> Work request
Pick out each line below that contains the word "biggest", and copy those lines.

Quiz items based on charts
######

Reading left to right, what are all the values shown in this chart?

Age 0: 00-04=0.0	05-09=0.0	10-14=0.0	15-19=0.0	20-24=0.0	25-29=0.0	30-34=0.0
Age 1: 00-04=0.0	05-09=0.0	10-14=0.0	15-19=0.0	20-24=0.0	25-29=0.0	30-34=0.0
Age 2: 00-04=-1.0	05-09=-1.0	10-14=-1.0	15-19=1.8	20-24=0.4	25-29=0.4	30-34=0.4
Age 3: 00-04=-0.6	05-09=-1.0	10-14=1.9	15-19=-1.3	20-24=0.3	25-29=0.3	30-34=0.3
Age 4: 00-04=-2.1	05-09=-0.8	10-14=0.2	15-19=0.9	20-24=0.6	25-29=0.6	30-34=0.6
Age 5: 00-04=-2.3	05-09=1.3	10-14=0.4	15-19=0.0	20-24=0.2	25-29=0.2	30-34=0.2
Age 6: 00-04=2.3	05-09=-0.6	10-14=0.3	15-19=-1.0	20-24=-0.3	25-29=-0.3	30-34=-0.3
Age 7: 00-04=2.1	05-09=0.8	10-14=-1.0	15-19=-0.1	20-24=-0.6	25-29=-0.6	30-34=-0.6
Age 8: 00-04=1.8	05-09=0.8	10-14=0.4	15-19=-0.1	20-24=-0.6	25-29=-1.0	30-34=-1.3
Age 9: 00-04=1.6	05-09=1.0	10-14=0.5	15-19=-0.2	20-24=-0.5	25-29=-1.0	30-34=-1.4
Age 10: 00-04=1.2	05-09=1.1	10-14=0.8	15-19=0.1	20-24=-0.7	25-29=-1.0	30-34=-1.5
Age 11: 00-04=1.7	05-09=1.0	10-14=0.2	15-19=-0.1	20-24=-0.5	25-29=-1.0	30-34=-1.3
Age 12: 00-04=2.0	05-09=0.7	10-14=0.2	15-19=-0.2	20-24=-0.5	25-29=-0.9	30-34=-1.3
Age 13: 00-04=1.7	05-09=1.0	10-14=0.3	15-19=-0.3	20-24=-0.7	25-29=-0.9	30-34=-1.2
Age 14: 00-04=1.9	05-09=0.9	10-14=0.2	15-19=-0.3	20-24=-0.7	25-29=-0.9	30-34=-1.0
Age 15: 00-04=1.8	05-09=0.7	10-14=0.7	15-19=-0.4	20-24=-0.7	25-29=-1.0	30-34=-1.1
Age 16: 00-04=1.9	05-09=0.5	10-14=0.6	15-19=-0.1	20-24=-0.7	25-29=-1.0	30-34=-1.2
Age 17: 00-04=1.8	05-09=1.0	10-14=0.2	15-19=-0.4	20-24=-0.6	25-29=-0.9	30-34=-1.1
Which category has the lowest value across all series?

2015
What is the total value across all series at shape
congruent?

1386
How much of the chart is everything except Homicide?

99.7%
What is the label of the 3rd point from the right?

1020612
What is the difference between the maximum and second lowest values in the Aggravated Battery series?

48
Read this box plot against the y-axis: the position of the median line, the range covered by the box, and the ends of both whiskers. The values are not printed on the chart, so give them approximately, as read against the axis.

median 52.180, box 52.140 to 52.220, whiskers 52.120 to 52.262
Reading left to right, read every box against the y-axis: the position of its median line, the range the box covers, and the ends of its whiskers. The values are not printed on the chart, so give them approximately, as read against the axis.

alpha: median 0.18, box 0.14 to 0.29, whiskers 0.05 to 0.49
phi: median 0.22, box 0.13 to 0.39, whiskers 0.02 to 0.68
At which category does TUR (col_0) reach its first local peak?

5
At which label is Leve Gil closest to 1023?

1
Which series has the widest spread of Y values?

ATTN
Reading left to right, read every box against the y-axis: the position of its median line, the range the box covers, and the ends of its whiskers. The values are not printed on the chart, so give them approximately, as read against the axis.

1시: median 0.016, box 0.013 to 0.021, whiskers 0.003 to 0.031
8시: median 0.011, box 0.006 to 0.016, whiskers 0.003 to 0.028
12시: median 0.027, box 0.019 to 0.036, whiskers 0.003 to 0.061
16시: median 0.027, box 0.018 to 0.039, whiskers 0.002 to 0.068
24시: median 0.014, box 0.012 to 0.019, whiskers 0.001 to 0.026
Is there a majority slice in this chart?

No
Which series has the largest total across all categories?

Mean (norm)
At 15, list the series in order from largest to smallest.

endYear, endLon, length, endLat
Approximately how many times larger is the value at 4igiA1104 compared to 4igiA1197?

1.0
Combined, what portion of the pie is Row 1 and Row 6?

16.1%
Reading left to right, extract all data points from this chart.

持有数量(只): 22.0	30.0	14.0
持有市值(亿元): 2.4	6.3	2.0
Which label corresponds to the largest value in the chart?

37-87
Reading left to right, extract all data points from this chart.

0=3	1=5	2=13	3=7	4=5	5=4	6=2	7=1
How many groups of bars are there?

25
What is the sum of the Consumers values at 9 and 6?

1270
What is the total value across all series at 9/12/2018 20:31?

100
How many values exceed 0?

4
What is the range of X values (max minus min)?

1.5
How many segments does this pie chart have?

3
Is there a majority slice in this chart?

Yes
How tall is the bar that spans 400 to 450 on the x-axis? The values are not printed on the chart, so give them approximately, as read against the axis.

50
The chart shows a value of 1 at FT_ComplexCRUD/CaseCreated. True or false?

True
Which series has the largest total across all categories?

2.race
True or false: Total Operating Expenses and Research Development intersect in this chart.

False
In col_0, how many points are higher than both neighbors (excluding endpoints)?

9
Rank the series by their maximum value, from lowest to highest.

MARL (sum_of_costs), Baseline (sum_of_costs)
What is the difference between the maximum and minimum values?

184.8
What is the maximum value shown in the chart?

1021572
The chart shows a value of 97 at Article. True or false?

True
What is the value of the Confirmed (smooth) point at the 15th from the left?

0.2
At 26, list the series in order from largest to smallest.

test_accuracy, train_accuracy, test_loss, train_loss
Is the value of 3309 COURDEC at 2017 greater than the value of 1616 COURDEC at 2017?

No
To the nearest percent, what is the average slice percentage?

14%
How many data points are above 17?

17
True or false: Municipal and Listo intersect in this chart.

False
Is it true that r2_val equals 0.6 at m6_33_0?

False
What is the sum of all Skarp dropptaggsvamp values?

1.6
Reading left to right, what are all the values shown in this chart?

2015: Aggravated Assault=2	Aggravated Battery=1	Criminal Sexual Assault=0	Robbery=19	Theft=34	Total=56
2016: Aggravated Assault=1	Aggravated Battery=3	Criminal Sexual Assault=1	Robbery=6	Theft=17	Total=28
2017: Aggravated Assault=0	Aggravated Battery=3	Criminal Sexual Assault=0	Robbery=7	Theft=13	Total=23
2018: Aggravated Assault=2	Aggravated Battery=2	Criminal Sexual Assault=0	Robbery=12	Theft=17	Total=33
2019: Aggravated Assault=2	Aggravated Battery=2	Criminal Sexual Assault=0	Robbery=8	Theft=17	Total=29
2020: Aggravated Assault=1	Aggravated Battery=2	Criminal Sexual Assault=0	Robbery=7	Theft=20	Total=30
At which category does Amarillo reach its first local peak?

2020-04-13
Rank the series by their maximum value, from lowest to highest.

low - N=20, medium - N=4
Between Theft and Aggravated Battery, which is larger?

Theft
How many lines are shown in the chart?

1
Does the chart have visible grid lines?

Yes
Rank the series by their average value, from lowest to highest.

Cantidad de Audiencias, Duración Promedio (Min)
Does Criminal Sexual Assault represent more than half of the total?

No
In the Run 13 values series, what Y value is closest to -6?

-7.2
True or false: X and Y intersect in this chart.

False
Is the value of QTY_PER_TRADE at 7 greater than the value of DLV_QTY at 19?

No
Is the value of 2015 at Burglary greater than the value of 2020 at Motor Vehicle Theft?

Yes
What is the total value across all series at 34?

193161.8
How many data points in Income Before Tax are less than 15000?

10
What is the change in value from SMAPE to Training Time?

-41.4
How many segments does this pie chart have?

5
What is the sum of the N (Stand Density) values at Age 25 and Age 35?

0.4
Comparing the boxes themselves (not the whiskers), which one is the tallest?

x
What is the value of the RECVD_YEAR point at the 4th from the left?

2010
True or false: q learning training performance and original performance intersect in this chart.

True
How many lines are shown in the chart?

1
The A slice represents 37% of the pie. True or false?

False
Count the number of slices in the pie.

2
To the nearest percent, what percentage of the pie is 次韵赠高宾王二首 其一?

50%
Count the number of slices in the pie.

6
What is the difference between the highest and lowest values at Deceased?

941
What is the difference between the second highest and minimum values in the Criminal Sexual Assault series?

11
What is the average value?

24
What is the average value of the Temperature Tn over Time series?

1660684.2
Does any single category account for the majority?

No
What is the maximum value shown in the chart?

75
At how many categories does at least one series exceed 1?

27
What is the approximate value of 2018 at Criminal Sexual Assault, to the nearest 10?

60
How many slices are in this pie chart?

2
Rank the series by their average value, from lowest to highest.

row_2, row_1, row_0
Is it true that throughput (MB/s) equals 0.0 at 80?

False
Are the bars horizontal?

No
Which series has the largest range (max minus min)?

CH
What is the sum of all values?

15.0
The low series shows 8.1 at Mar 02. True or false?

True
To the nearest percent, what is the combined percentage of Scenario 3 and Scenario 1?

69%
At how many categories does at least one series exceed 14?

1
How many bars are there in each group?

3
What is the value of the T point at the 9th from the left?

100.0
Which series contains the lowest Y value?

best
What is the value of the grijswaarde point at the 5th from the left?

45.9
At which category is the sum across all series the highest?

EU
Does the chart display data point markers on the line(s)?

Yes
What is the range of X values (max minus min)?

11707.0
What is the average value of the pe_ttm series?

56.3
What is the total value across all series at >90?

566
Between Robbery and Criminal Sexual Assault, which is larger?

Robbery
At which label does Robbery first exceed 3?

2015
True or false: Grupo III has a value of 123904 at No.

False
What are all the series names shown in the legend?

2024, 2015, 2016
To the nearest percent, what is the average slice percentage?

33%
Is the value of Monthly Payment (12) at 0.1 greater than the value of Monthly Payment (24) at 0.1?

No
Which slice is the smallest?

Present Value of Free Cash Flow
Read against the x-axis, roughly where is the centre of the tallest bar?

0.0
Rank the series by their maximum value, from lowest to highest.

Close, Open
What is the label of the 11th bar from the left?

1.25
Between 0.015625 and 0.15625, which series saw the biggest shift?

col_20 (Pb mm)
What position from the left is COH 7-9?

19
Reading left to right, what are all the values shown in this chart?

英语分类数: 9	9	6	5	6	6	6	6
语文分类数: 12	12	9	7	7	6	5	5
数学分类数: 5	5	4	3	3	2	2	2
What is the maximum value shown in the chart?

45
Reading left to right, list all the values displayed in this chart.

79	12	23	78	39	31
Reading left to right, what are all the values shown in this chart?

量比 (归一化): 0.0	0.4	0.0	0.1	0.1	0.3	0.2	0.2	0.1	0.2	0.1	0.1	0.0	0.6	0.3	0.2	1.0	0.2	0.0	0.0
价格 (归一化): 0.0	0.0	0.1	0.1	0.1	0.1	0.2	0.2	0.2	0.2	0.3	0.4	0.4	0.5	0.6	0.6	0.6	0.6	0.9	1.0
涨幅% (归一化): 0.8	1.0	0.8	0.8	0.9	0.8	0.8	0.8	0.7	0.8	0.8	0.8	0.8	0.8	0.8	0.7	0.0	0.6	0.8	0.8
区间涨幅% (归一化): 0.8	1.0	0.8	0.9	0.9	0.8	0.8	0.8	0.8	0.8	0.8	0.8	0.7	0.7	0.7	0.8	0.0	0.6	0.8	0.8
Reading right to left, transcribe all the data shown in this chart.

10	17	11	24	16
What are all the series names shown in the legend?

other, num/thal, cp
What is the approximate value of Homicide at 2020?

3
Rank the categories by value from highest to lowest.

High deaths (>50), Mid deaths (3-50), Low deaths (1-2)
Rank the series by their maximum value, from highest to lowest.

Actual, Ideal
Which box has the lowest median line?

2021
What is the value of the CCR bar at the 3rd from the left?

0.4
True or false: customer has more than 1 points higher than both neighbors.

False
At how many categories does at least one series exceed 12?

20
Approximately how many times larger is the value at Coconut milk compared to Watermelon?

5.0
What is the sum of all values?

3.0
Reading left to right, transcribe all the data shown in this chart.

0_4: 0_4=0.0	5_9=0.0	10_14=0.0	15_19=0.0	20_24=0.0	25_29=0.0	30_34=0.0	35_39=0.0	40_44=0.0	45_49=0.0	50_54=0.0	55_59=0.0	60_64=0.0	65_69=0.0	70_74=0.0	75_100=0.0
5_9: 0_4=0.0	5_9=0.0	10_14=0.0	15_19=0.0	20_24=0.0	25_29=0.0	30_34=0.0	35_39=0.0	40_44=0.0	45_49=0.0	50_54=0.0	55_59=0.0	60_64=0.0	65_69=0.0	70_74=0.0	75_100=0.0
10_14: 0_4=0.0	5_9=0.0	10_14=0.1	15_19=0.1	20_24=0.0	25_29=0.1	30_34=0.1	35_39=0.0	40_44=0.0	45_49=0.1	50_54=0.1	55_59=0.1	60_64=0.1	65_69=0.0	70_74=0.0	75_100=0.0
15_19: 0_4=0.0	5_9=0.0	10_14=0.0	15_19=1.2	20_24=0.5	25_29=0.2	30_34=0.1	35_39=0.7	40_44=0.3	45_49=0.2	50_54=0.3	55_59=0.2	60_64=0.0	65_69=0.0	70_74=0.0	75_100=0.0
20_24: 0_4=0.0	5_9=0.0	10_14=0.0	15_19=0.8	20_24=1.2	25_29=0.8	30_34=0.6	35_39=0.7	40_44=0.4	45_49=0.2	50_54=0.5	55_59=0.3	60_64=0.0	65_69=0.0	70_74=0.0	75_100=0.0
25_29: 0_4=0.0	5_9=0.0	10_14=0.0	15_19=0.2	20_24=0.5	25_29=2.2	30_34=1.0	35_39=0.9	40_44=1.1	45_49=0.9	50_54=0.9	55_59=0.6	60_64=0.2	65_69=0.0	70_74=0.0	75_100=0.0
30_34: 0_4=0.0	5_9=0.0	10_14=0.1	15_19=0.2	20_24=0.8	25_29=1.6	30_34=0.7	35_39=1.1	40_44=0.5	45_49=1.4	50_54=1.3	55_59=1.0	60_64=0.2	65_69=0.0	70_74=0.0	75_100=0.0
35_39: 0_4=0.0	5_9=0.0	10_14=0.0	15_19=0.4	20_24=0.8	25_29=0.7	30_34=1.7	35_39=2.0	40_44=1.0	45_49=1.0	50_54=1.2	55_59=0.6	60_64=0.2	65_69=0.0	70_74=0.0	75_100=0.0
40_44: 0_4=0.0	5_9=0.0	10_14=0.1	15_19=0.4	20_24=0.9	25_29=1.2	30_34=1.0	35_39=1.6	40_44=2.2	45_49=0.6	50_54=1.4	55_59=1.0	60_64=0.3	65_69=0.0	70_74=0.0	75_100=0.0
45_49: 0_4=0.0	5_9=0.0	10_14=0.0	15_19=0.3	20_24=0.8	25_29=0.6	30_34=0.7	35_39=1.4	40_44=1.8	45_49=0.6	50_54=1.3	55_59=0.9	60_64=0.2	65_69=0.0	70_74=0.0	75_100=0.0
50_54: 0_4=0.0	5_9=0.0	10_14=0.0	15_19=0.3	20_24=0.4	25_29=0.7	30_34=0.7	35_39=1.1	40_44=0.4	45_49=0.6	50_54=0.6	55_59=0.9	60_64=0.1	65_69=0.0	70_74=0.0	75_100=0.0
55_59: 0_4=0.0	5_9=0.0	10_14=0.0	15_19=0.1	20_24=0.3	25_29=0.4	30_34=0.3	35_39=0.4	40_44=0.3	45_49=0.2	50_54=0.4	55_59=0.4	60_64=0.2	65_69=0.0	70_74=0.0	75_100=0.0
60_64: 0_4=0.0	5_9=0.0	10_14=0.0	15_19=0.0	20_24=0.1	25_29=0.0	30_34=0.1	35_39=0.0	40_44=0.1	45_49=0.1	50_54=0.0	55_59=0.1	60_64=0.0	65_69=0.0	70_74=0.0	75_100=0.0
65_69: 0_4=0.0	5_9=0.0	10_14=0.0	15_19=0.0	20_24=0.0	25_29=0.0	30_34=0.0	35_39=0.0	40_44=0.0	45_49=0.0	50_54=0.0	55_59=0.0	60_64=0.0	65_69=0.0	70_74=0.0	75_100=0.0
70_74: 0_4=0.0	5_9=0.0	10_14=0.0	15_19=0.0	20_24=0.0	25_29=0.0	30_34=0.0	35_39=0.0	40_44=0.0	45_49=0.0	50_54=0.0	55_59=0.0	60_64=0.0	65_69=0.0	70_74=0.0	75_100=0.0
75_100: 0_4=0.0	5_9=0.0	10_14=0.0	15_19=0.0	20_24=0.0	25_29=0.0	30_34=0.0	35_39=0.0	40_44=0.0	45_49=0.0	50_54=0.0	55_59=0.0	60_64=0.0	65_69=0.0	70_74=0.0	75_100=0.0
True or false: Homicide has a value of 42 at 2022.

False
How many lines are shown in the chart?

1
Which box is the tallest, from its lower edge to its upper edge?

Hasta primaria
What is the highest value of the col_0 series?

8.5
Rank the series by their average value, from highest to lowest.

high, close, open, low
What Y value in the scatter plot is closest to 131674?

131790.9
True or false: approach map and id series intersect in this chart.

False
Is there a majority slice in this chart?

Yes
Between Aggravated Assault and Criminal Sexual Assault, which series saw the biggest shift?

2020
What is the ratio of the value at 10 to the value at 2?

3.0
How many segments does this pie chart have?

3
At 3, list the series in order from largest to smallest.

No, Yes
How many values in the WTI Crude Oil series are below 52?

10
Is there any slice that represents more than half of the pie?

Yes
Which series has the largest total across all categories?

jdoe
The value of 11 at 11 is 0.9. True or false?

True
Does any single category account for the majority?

######

> Task output
Between 0.015625 and 0.15625, which series saw the biggest shift?
Between Aggravated Assault and Criminal Sexual Assault, which series saw the biggest shift?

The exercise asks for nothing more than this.